Aim of the task: Output a character-exact copy of the data, images removed.

Recorded information Start Marker

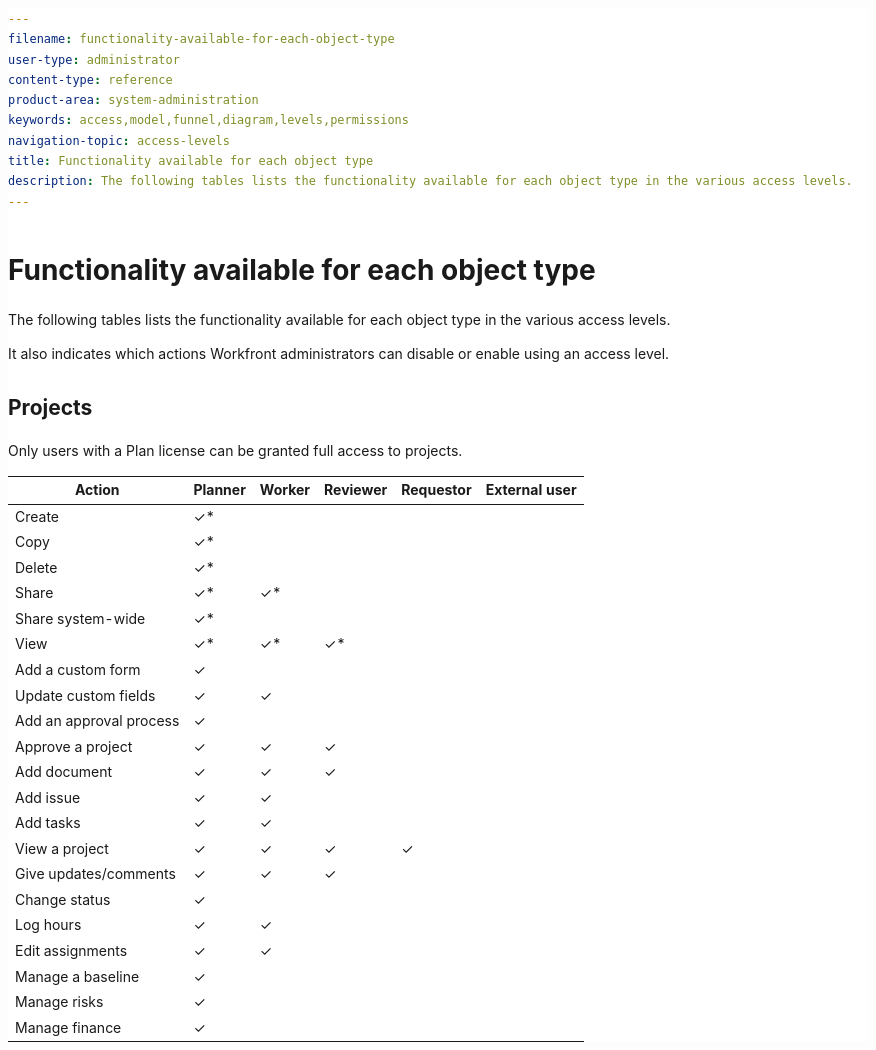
 ```yaml
---
filename: functionality-available-for-each-object-type
user-type: administrator
content-type: reference
product-area: system-administration
keywords: access,model,funnel,diagram,levels,permissions
navigation-topic: access-levels
title: Functionality available for each object type
description: The following tables lists the functionality available for each object type in the various access levels.
---
```


# Functionality available for each object type

The following tables lists the functionality available for each object type in the various access levels.

It also indicates which actions Workfront administrators can disable or enable using an access level.

## Projects

Only users with a Plan license can be granted full access to projects. 

| Action |Planner |Worker |Reviewer |Requestor |External user |
|---|---|---|---|---|---|
| Create |✓&#42; |&nbsp; |&nbsp; |&nbsp; |&nbsp; |
| Copy |✓&#42; |&nbsp; |&nbsp; |&nbsp; |&nbsp; |
| Delete |✓&#42; |&nbsp; |&nbsp; |&nbsp; |&nbsp; |
| Share |✓&#42; |✓&#42; |&nbsp; |&nbsp; |&nbsp; |
| Share system-wide |✓&#42; |&nbsp; |&nbsp; |&nbsp; |&nbsp; |
| View |✓&#42; |✓&#42; |✓&#42; |&nbsp; |&nbsp; |
| Add a custom form |✓ |&nbsp; |&nbsp; |&nbsp; |&nbsp; |
| Update custom fields |✓ |✓ |&nbsp; |&nbsp; |&nbsp; |
| Add an approval process |✓ |&nbsp; |&nbsp; |&nbsp; |&nbsp; |
| Approve a project |✓ |✓ |✓ |&nbsp; |&nbsp; |
| Add document |✓ |✓ |✓ |&nbsp; |&nbsp; |
| Add issue |✓ |✓ |&nbsp; |&nbsp; |&nbsp; |
| Add tasks |✓ |✓ |&nbsp; |&nbsp; |&nbsp; |
| View a project |✓ |✓ |✓ |✓ |&nbsp; |
| Give updates/comments |✓ |✓ |✓ |&nbsp; |&nbsp; |
| Change status |✓ |&nbsp; |&nbsp; |&nbsp; |&nbsp; |
| Log hours |✓ |✓ |&nbsp; |&nbsp; |&nbsp; |
| Edit assignments |✓ |✓ |&nbsp; |&nbsp; |&nbsp; |
| Manage a baseline |✓ |&nbsp; |&nbsp; |&nbsp; |&nbsp; |
| Manage risks |✓ |&nbsp; |&nbsp; |&nbsp; |&nbsp; |
| Manage finance |✓ |&nbsp; |&nbsp; |&nbsp; |&nbsp; |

Recorded information End Marker

Response for this exercise:
 ```yaml
---
filename: functionality-available-for-each-object-type
user-type: administrator
content-type: reference
product-area: system-administration
keywords: access,model,funnel,diagram,levels,permissions
navigation-topic: access-levels
title: Functionality available for each object type
description: The following tables lists the functionality available for each object type in the various access levels.
---
```


# Functionality available for each object type

The following tables lists the functionality available for each object type in the various access levels.

It also indicates which actions Workfront administrators can disable or enable using an access level.

## Projects

Only users with a Plan license can be granted full access to projects. 

| Action |Planner |Worker |Reviewer |Requestor |External user |
|---|---|---|---|---|---|
| Create |✓&#42; |&nbsp; |&nbsp; |&nbsp; |&nbsp; |
| Copy |✓&#42; |&nbsp; |&nbsp; |&nbsp; |&nbsp; |
| Delete |✓&#42; |&nbsp; |&nbsp; |&nbsp; |&nbsp; |
| Share |✓&#42; |✓&#42; |&nbsp; |&nbsp; |&nbsp; |
| Share system-wide |✓&#42; |&nbsp; |&nbsp; |&nbsp; |&nbsp; |
| View |✓&#42; |✓&#42; |✓&#42; |&nbsp; |&nbsp; |
| Add a custom form |✓ |&nbsp; |&nbsp; |&nbsp; |&nbsp; |
| Update custom fields |✓ |✓ |&nbsp; |&nbsp; |&nbsp; |
| Add an approval process |✓ |&nbsp; |&nbsp; |&nbsp; |&nbsp; |
| Approve a project |✓ |✓ |✓ |&nbsp; |&nbsp; |
| Add document |✓ |✓ |✓ |&nbsp; |&nbsp; |
| Add issue |✓ |✓ |&nbsp; |&nbsp; |&nbsp; |
| Add tasks |✓ |✓ |&nbsp; |&nbsp; |&nbsp; |
| View a project |✓ |✓ |✓ |✓ |&nbsp; |
| Give updates/comments |✓ |✓ |✓ |&nbsp; |&nbsp; |
| Change status |✓ |&nbsp; |&nbsp; |&nbsp; |&nbsp; |
| Log hours |✓ |✓ |&nbsp; |&nbsp; |&nbsp; |
| Edit assignments |✓ |✓ |&nbsp; |&nbsp; |&nbsp; |
| Manage a baseline |✓ |&nbsp; |&nbsp; |&nbsp; |&nbsp; |
| Manage risks |✓ |&nbsp; |&nbsp; |&nbsp; |&nbsp; |
| Manage finance |✓ |&nbsp; |&nbsp; |&nbsp; |&nbsp; |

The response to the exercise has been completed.